Mais que faire s'ils finissent par être perdants ? Une bonne gestion des risques est crucial si vous ne voulez pas perdre votre chemise et c'est particulièrement important pour les day traders qui prennent beaucoup de trades chaque jour et qui par conséquent augmentent leurs chances de subir des pertes consécutives.

Il y aura toujours des moments où vous allez perdre votre principal objectif en étant pris dans les mouvements du marché : protéger votre capitale ! Et c'est précisément la raison pour laquelle vous avez besoin de fixer une limite de perte par jour.

Cela ne signifie pas nécessairement que votre stratégie n'est pas rentable, elle n'est peut-être pas adaptée à l'environnement de marché actuel. Tout comme les athlètes professionnels qui ont parfois des rendements inférieurs à leurs performances habituelles, certains jours, les traders ne se sentent pas en phase avec les marchés.

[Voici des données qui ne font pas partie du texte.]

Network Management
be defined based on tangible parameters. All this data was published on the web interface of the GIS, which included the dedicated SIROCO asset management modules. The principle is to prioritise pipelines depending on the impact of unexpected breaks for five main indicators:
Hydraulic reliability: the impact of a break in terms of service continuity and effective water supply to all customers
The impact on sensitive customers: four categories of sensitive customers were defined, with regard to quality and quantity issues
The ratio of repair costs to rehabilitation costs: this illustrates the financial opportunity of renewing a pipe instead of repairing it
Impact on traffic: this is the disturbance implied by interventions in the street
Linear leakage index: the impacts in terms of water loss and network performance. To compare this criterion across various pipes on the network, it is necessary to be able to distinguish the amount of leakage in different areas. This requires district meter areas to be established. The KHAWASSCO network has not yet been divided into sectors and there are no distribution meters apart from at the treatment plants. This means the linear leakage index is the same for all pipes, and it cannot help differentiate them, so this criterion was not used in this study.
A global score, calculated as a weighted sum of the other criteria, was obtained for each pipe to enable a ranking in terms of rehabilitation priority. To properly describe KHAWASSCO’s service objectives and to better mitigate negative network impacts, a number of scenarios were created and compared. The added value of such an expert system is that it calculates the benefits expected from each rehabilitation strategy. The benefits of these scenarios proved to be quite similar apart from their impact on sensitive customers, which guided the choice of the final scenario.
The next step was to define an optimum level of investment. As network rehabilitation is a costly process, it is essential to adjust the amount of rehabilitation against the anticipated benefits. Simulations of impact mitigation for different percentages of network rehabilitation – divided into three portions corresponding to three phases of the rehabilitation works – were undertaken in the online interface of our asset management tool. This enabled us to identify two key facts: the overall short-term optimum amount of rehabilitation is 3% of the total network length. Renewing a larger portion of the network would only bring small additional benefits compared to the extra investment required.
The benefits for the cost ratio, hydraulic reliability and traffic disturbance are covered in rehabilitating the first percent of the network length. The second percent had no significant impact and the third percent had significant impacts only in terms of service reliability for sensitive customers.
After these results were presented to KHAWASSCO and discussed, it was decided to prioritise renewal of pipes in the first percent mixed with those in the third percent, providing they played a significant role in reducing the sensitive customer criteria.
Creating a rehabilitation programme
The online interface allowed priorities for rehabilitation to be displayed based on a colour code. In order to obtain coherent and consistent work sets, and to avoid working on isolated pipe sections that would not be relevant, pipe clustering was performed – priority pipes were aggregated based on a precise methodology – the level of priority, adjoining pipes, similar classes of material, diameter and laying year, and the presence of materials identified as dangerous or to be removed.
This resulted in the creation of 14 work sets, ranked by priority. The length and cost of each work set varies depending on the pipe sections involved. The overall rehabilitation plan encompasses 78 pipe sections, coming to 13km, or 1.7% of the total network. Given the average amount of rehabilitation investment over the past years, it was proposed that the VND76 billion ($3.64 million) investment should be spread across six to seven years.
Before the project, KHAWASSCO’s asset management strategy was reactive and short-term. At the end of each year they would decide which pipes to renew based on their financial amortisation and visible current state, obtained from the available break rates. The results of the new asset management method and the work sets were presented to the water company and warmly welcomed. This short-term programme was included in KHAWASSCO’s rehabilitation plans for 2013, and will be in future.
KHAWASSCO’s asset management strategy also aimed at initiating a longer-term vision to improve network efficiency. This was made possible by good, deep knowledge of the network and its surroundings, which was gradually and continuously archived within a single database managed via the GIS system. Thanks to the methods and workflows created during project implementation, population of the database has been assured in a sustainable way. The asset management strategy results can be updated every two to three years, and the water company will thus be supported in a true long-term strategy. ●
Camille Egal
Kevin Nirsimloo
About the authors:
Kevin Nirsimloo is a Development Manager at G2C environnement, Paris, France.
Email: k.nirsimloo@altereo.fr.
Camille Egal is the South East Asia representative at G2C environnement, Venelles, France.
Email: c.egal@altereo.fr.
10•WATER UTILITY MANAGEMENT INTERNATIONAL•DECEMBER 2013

Définir une perte de trading maximum par jour n'est pas difficile. Elle doit être calculée par rapport à votre personnalité de trader et de tolérance au risque. Voici quelques suggestions :

  1. Limitez vos pertes à une fraction de votre objectif de bénéfice pour chaque jour. Si, par exemple, vous visez un gain de 1,5 % chaque jour, vous pouvez configurer votre perte de trading maximale à la moitié de cela, soit 0.75 %.
  2. Si vous tenez un journal de trading bien détaillé de votre historique de transactions, vous pouvez calculer votre gain en moyen par jour et définir votre perte maximale à la moitié de votre gain moyen.
  3. Vous pouvez également le calculer sur du plus long terme, comme une perte maximum de 10 % par mois. Avec 20 jours de bourse par mois en moyenne, cela représente 0,50 % par jour.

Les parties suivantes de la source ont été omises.